A work of art does not answer questions, it provokes them; and its essential meaning is in the tension between the contradictory answers.

– Leonard Bernstein, as quoted in The Infinite Variety of Music, 2007

The gift of imagination is by no means an exclusive property of the artist; it is a gift we all share; to some degree or other all of us, all of you, are endowed with the powers of fantasy.

– Leonard Bernstein, Findings, 1982

Music, because of its specific and far-reaching metaphorical powers, can name the unnamable and communicate the unknowable.

– Leonard Bernstein, The Unanswered Question: Six Talks at Harvard, 1976

Perhaps the chief requirement of [the conductor] is that he be humble before the composer; that he never interpose himself between the music and the audience; that all his efforts, however strenuous or glamorous, be made in the service of the composer’s meaning – the music itself, which, after all, is the whole reason for the conductor’s existence.”

– Leonard Bernstein, The Cambridge Companion to Conducting

Candide Overture: Leonard Bernstein conducting

Quotes by Ralph Vaughan Williams

Ralph Vaughan Williams last compositions

Ralph Vaughan Williams, 1954

It never seems to occur to people that a man might just want to write a piece of music.

Ralph Vaughan Williams, in 1964, quoted in The Works of Ralph Vaughan Williams by Michael Kennedy

Film composing is a splendid discipline, and I recommend a course of it to all composition teachers whose pupils are apt to be dawdling in their ideas, or whose every bar is sacred and must not be cut or altered.

– Ralph Vaughan Williams, The R. C. M. Magazine, February 1944

The art of music above all the other arts is the expression of the soul of a nation.

– Ralph Vaughan Williams, National Music, 1934

Hilary Hahn – V. Williams “The Lark Ascending”

Quotes by John Cage

Wherever we are, what we hear is mostly noise.
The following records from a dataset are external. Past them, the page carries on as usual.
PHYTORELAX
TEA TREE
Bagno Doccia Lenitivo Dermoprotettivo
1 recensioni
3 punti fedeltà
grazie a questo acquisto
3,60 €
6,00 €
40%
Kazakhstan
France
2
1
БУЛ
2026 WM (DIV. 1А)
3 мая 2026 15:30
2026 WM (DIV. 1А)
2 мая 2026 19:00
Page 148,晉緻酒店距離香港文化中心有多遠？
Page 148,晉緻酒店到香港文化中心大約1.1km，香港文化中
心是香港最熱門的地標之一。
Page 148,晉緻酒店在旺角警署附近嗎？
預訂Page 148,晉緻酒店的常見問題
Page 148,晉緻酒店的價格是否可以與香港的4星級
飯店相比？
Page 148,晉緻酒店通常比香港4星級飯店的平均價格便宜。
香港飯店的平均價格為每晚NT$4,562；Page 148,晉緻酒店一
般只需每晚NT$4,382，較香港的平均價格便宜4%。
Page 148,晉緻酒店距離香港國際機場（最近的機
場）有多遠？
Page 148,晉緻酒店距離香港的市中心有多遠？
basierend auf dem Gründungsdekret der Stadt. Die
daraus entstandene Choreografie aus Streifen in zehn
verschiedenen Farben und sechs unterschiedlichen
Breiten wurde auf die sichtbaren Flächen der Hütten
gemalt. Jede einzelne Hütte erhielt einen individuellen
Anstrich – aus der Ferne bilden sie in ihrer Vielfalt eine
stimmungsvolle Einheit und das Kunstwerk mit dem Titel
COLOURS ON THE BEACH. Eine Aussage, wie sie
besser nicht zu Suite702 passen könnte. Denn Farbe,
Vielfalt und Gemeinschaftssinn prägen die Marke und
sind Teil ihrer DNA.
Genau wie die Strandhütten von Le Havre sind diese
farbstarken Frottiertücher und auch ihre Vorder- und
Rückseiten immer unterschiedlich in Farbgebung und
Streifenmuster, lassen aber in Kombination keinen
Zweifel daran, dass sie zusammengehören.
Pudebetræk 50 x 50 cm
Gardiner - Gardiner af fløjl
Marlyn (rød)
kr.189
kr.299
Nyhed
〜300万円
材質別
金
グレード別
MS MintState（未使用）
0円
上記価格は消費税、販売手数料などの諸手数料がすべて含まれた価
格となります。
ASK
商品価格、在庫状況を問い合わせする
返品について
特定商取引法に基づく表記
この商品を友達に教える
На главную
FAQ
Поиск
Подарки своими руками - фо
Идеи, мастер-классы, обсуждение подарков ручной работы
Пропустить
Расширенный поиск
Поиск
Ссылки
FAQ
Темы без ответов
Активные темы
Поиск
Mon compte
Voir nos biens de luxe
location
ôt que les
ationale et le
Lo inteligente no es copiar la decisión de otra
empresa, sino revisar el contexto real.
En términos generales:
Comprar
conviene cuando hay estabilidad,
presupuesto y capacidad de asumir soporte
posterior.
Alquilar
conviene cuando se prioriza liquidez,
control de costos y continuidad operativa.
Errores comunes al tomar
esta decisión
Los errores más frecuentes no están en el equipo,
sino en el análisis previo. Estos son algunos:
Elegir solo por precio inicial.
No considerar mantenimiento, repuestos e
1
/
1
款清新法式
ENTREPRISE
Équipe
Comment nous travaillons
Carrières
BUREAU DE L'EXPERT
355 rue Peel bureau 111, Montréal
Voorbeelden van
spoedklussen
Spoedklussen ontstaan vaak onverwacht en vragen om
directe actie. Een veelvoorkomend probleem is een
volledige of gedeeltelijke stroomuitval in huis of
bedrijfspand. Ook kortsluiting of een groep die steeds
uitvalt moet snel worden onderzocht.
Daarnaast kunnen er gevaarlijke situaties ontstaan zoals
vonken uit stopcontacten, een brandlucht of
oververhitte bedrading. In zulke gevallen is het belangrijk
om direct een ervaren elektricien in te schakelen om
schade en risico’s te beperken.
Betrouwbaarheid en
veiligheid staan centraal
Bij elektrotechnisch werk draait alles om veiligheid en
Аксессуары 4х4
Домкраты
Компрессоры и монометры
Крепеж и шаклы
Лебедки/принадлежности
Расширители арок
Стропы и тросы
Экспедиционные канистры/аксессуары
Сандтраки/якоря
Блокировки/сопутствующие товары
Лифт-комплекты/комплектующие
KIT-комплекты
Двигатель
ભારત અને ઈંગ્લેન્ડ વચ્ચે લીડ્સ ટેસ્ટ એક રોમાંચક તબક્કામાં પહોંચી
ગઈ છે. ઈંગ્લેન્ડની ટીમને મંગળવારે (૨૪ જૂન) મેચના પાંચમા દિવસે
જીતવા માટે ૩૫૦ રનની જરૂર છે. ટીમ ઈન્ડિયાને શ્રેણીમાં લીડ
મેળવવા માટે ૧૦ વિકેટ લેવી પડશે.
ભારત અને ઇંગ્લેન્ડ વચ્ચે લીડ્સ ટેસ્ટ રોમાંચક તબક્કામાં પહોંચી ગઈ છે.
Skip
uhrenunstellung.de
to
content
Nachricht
When we ignore it, it disturbs us. When we listen to it, we find it fascinating.

John Cage, The Future of Music: Credo, 1937

I remember loving sound before I ever took a music lesson. And so we make our lives by what we love.

– John Cage, Lecture on Nothing, 1949

Let no one imagine that in owning a recording he has the music. The very practice of music is a celebration that we own nothing.

– John Cage, as quoted in Silence: Lectures and Writings, 2010

A ‘mistake’ is beside the point, for once anything happens it authentically is.

– John Cage, The Boulez-Cage Correspondence, 1995

It is better to make a piece of music than to perform one, better to perform one than to listen to one, better to listen to one than to misuse it as a means of distraction, entertainment, or acquisition of ‘culture.’

– John Cage, as quoted in Silence: Lectures and Writings, 2010

Until I die there will be sounds. And they will continue following my death. One need not fear about the future of music.